Petits mots pour Grand Moustachu



Un sms encore qui transmet tel un virus la nouvelle.
Faut rappeler.
Peu de batterie.
Je connais trop le ton de ce genre de message et je pense à mes amis qui ne vont peut être pas très bien.
Des idées noires.

La descente finie et les stagiaires dans le bus, je rappelle et voilà ton image qui ne me quitte plus.

L'aventurier cantalien, la tête de gondole des montagnards auvergnats: non, ce n'est pas cette image.

Plutôt celle du gars jovial qui n'était jamais avare d'une imitation ( tu m'as pas raté); d'une histoire, on les connaissait toutes et après deux verres tu nous les resservais avec le troisième. Mais un certain talent de conteur faisait illusion!
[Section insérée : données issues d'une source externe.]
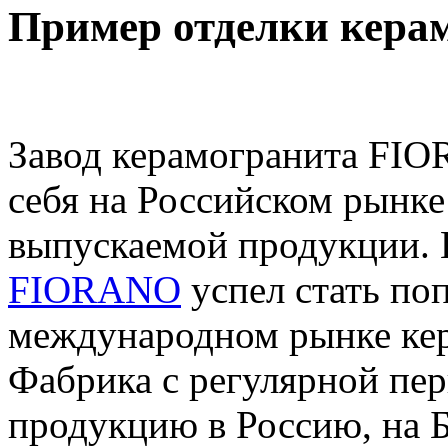
Пример отделки кера
Завод керамогранита FI
себя на Российском рынке
выпускаемой продукции.
FIORANO
успел стать по
международном рынке кер
Фабрика с регулярной пе
продукцию в Россию, на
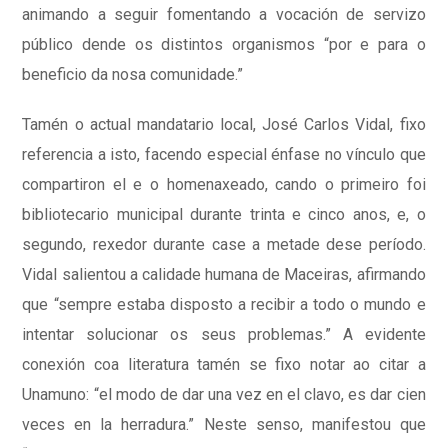
animando a seguir fomentando a vocación de servizo
público dende os distintos organismos “por e para o
beneficio da nosa comunidade.”
Tamén o actual mandatario local, José Carlos Vidal, fixo
referencia a isto, facendo especial énfase no vínculo que
compartiron el e o homenaxeado, cando o primeiro foi
bibliotecario municipal durante trinta e cinco anos, e, o
segundo, rexedor durante case a metade dese período.
Vidal salientou a calidade humana de Maceiras, afirmando
que “sempre estaba disposto a recibir a todo o mundo e
intentar solucionar os seus problemas.” A evidente
conexión coa literatura tamén se fixo notar ao citar a
Unamuno: “el modo de dar una vez en el clavo, es dar cien
veces en la herradura.” Neste senso, manifestou que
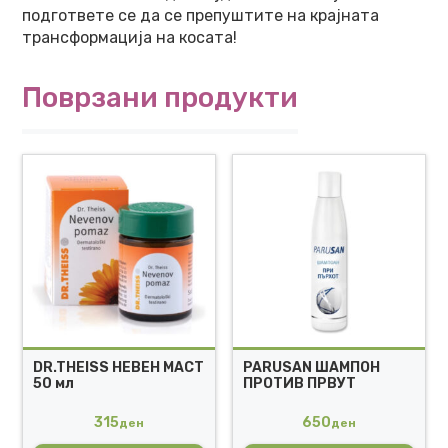
подгответе се да се препуштите на крајната
трансформација на косата!
Поврзани продукти
DR.THEISS НЕВЕН МАСТ
PARUSAN ШАМПОН
50 мл
ПРОТИВ ПРВУТ
315
650
ден
ден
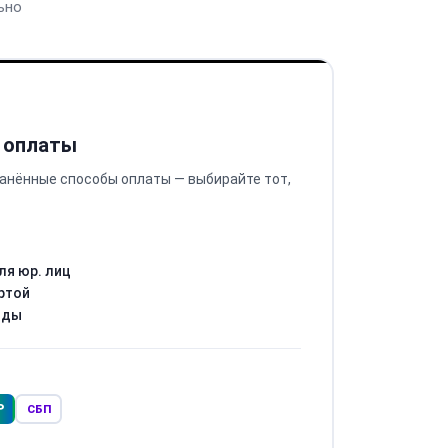
ьно
 оплаты
анённые способы оплаты — выбирайте тот,
ля юр. лиц
ртой
оды
Р
СБП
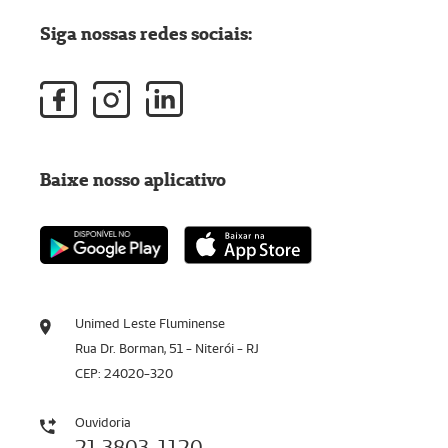
Siga nossas redes sociais:
Baixe nosso aplicativo
Unimed Leste Fluminense
Rua Dr. Borman, 51 - Niterói - RJ
CEP: 24020-320
Ouvidoria
21 3803-1120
Celle de l'érudit des peuples premiers, de la préhistoire et du moyen âge, époque dont tu employais souvent les images, dans un monde imaginaire peuplé de seigneurs et de gueux! Notre époque technologique faite de types avec des bras comme des ficelles et une caisse de rouge-gorge, ce n'est pas ta tasse de thé.

Celle du compagnon de cordée, qui sur le grand mur de la Tour Russe m'a laissé sa doudoune pour commencer la seconde nuit en paroi...

Celle du guide qui m'a transmit quelques valeurs de l'aventure et l'exemple d'une motivation inextinguible pour de nouveaux projets..

Celle de l'alpiniste qui place l'Humain, sa force, son intelligence, son intuition au dessus de toute les finesses du matériel.

Celle du gars simple qui entre deux cours de ski au Lioran venait prendre son pique nique au chalet du bureau des guides...

Après avoir échappé aux ours du pôle  et mangé la vache du Tibet, te situant entre ces deux animaux sur la chaine alimentaire( dixit ton premier livre), voici que l'homme ordinaire t'a fais mettre un genou à terre. Lâchement.

Je parle au passé car c'est l'émotion quand même et que je sais que tu donneras encore une fois tout pour sortir de là.
ps: souviens toi que nous avons une course ensemble en juillet; 6 clients, toi, moi et un jeune guide que tu as initié également.